CHARIOTS OF CALYX
by: Rachel A Hyde, MyShelf.Com
Ex-slave and mosaic artist Libertus is in Londinium at the invitation of the Roman Governer Pertinax who is allowing him to accompany him to Eboracum (now York) to look for his missing wife Gwellia but no sooner has he arrived than he is called upon to solve a murder. The chief corn officer of the city has been strangled in his bed and his mother is convinced that his beautiful new wife and her chariot racer lover must have done the deed. But there are so many suspects: his mousy first wife who still lives in the house; her spoiled young son, an angry giant of a Celt who is demanding money and his own formidable mother. Furthermore, why is there is fortune buried under the floor?

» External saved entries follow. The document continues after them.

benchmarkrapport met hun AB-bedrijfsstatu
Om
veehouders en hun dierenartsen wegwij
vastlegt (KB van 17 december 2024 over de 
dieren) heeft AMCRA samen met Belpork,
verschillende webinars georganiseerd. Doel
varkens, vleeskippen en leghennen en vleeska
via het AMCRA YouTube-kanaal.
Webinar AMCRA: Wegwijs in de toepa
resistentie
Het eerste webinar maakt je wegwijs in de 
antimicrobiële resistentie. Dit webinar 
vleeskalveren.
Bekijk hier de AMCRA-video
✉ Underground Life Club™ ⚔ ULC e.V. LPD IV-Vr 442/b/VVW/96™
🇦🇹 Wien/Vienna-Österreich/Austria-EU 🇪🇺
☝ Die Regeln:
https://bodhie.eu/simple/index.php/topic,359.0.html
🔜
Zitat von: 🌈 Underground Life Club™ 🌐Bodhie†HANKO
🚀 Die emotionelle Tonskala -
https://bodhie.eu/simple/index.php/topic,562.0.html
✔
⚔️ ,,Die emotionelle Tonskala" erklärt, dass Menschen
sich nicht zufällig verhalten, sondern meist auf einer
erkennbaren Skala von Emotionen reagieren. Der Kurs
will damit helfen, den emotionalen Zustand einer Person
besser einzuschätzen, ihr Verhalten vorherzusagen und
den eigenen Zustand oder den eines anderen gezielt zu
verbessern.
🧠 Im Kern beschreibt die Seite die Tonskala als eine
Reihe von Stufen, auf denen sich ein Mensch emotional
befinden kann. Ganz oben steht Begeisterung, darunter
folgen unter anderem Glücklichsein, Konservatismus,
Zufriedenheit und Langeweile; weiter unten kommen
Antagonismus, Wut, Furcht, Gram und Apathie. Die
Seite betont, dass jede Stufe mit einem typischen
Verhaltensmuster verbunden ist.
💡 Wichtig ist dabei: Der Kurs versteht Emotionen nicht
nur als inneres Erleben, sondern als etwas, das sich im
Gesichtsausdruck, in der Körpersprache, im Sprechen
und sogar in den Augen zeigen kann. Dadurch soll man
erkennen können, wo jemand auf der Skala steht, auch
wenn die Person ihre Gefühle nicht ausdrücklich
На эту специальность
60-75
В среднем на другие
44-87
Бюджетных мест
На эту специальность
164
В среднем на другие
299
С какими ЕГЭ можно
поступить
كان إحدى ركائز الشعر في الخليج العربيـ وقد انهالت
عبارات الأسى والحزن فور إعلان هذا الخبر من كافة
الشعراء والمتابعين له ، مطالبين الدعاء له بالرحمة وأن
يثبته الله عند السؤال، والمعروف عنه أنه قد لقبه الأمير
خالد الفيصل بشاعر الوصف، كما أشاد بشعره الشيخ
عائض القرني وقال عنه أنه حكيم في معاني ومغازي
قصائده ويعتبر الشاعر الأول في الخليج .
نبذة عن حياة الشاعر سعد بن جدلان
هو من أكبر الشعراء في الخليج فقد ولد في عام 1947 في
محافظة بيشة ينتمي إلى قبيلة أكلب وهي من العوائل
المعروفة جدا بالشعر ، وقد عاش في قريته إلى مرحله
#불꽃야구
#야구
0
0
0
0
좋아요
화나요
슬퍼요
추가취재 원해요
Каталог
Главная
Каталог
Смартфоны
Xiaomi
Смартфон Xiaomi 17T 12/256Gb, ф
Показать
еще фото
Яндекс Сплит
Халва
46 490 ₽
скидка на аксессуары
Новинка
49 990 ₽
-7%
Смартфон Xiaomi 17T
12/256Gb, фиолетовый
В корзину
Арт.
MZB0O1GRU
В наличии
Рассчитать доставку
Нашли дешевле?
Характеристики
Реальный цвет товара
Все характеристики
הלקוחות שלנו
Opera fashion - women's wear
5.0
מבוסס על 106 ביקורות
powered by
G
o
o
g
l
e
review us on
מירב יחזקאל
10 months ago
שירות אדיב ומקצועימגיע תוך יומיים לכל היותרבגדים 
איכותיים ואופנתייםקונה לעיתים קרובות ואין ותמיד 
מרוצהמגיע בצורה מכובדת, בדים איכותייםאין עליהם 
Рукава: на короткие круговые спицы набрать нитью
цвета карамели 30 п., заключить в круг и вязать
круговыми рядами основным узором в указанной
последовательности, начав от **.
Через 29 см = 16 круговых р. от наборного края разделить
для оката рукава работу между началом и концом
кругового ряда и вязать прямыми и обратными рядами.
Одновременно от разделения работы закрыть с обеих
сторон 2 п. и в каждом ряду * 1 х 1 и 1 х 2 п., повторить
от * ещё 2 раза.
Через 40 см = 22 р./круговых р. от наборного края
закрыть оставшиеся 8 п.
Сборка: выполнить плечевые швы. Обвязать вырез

This is the fourth case for Libertus and as before, Rowe paints a convincing picture of 2nd century Roman Britain that compares less with modern life than some of her rivals' novels and has the distinct flavor of the ancient world. This is a civilized world, but it is also one where slaves are seen as chattel and people believe in pagan gods. Wisely, none of the characters is wildly against the status quo but accept these things as the norm and thus the reader is transported back in time, instead of having a firm footing in the 21st century via a "modern" protagonist, a fault with a lot of historical fiction. I enjoyed the story with its twists and turns, but I wouldn't say that Rowe's book would win any prizes as a truly suspenseful page-turner. As usual, the true star of this book - and all her others - is her delineation of Roman Britain.